Спорить было бесполезно. Я вошел в каюту, где обитали Нед Ленд и Консель, и сообщил им о требовании капитана. Канадец, как и следовало ожидать, возмутился, но четыре матроса уже ожидали у двери. Нас отвели туда, где мы провели первый день на «Наутилусе», и дверь за нами захлопнулась.
Я рассказал о том, что происходило на палубе, и мои спутники стали ломать голову над тем, что это означает. А у меня все еще стояло перед глазами дышащее гневом лицо капитана Немо. Из раздумья меня вывел возглас Неда Ленда:
– Ба! Да здесь для нас накрыт завтрак!
В самом деле, стол был уставлен блюдами. Приподняв серебряный колпак на одном из них, Нед Ленд заметил:
– Как бы то ни было, но благоразумие подсказывает: надо позавтракать, и поплотнее. Ведь неизвестно, что еще может случиться.

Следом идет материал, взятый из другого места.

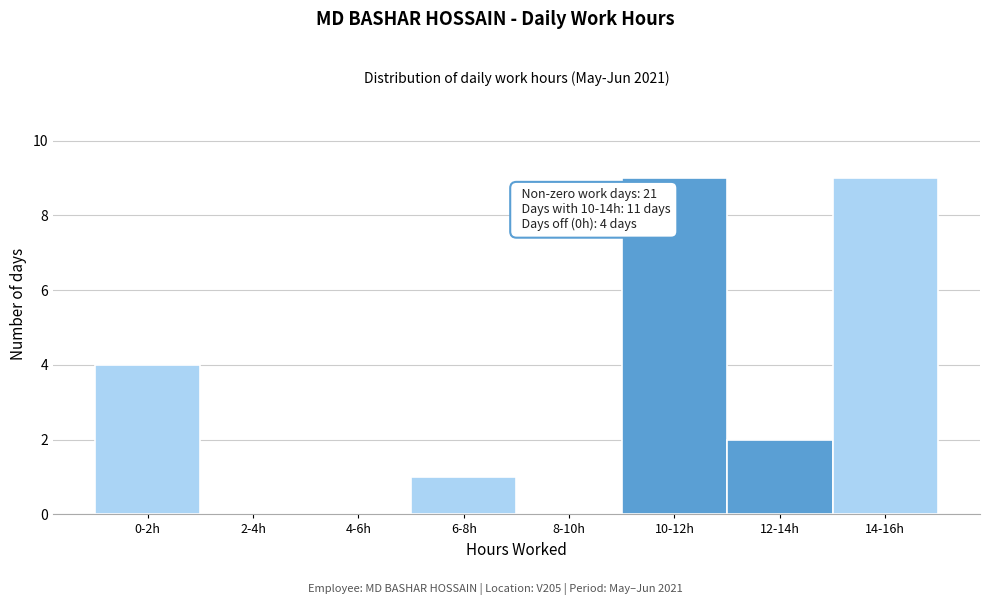

Reading left to right, extract all data points from this chart.

0-2h=4	2-4h=0	4-6h=0	6-8h=1	8-10h=0	10-12h=9	12-14h=2	14-16h=9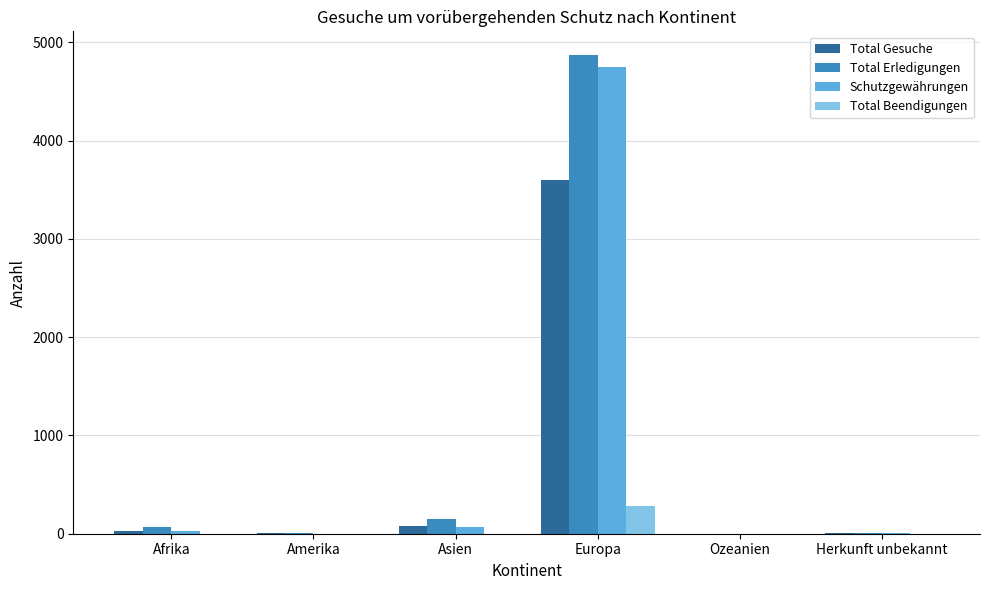

What are all the series names shown in the legend?

Total Gesuche, Total Erledigungen, Schutzgewährungen, Total Beendigungen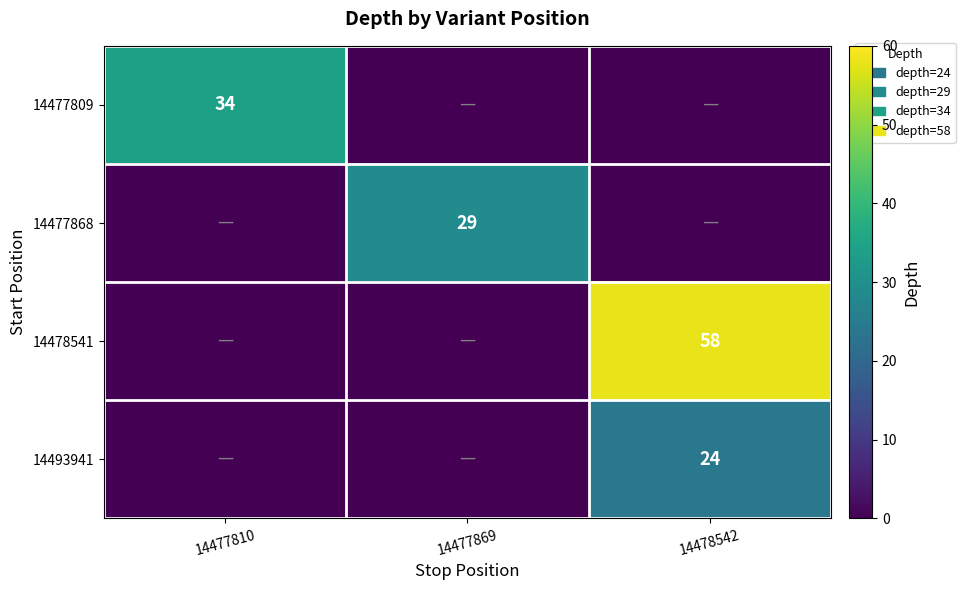

The 14478541 series shows 77 at 14478542. True or false?

False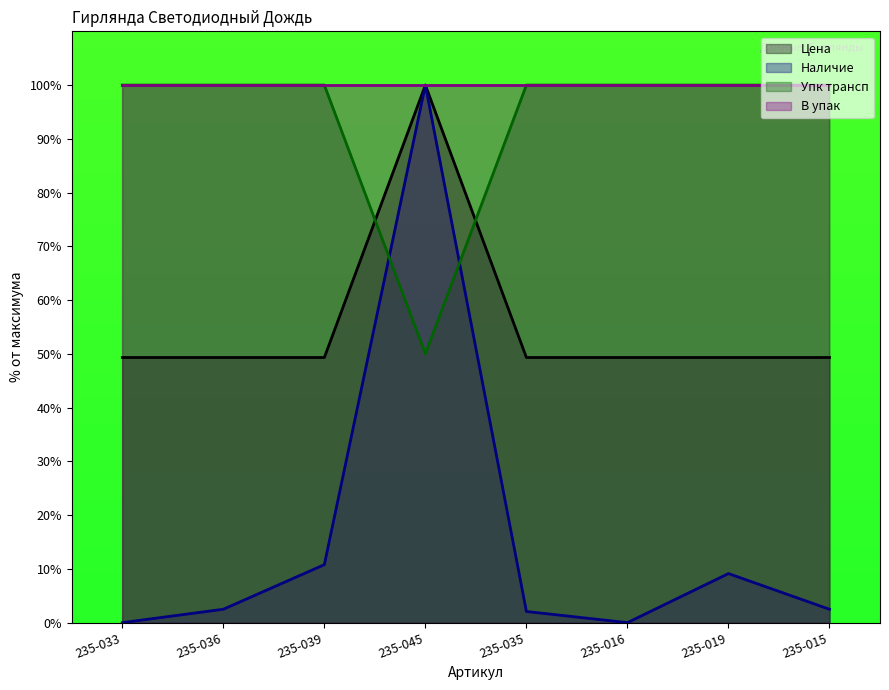

Is the value of Упк трансп at 235-039 greater than the value of Наличие at 235-016?

Yes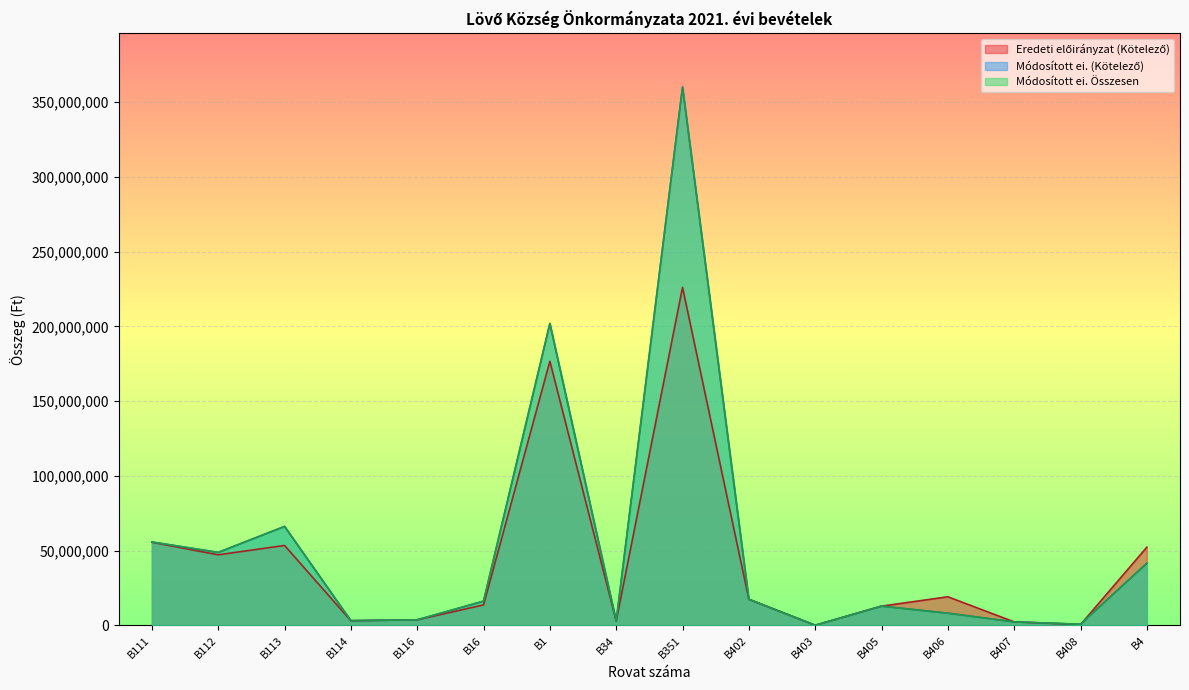

What position from the right is B1?

10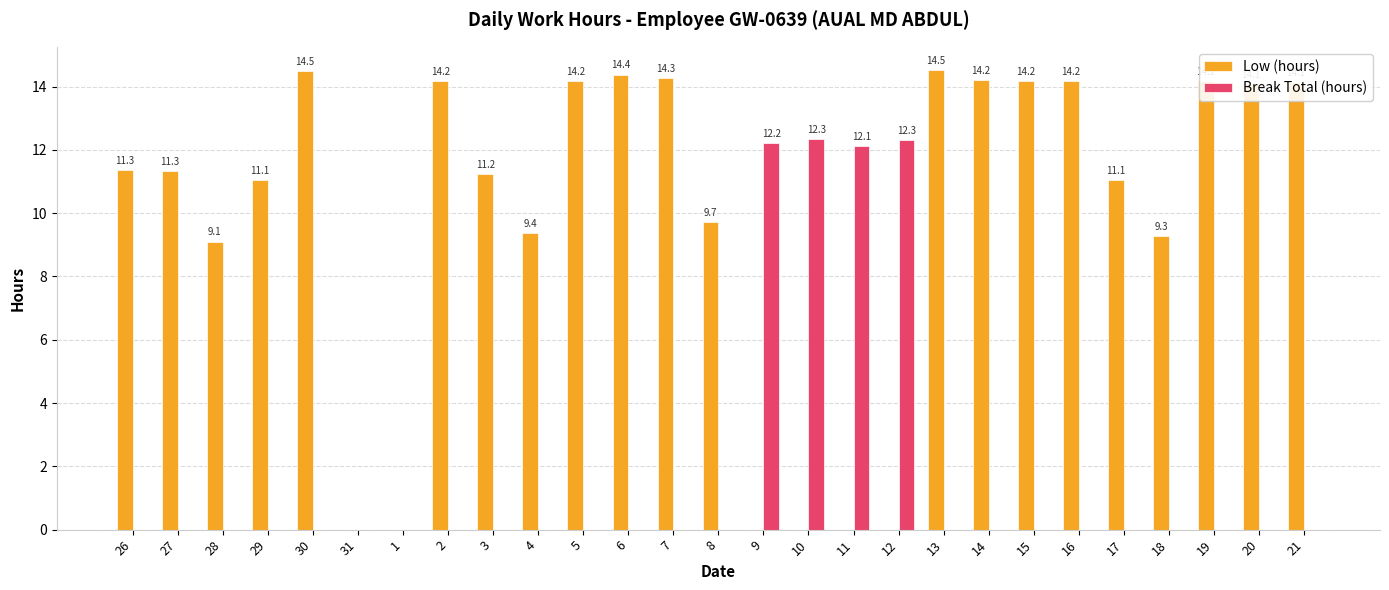

What is the sum of the Low (hours) values at 19 and 8?

23.9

Завтрак прошел в молчании. Я ел мало, Консель тоже, один Нед Ленд не терял времени попусту.
Но едва мы покончили с трапезой, матовое полушарие на потолке погасло и мы оказались в полной темноте. Нед Ленд тотчас уснул, похоже, что и Консель начал дремать. Это было на него совсем не похоже. Что могло вызвать у него внезапную сонливость?
Однако и меня самого неодолимо клонило ко сну. Веки тяжелели и непроизвольно смыкались, перед глазами проносились смутные видения
Неужели в кушанья было подмешано снотворное? Значит, капитану Немо недостаточно было посадить своих пленников под замок, ему понадобилось еще и усыпить нас?
Я из последних сил пытался бороться со сном. Однако мое дыхание становилось все реже, холод, словно при параличе, сковывал руки и ноги, я не мог открыть глаза. Тяжелое забытье, полное кошмаров, постепенно овладевало мною.